+++ Stored data
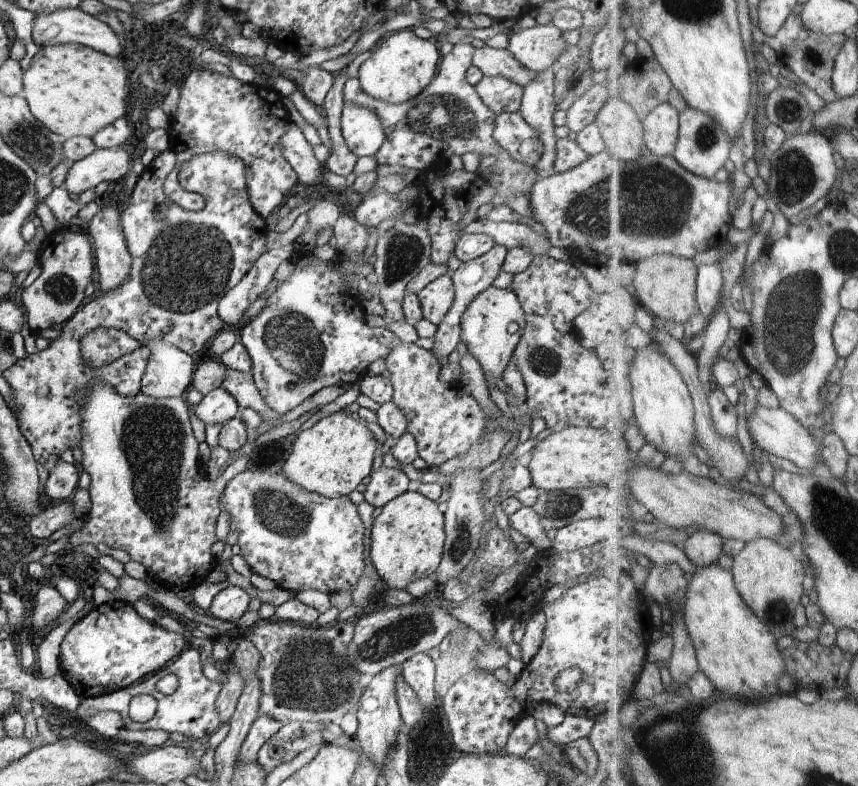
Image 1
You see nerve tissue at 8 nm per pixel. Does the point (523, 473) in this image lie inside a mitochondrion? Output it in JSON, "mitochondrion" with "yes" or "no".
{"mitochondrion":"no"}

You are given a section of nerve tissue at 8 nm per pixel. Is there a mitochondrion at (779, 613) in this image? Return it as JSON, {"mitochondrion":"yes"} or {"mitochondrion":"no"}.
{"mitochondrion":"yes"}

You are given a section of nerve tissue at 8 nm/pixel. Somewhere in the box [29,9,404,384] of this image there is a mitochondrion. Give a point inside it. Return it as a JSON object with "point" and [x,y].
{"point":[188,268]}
++++++
Your objective -
Reproduce every entry above in full and exactly, though not its pictures.

Response -
Image 1
You see nerve tissue at 8 nm per pixel. Does the point (523, 473) in this image lie inside a mitochondrion? Output it in JSON, "mitochondrion" with "yes" or "no".
{"mitochondrion":"no"}

You are given a section of nerve tissue at 8 nm per pixel. Is there a mitochondrion at (779, 613) in this image? Return it as JSON, {"mitochondrion":"yes"} or {"mitochondrion":"no"}.
{"mitochondrion":"yes"}

You are given a section of nerve tissue at 8 nm/pixel. Somewhere in the box [29,9,404,384] of this image there is a mitochondrion. Give a point inside it. Return it as a JSON object with "point" and [x,y].
{"point":[188,268]}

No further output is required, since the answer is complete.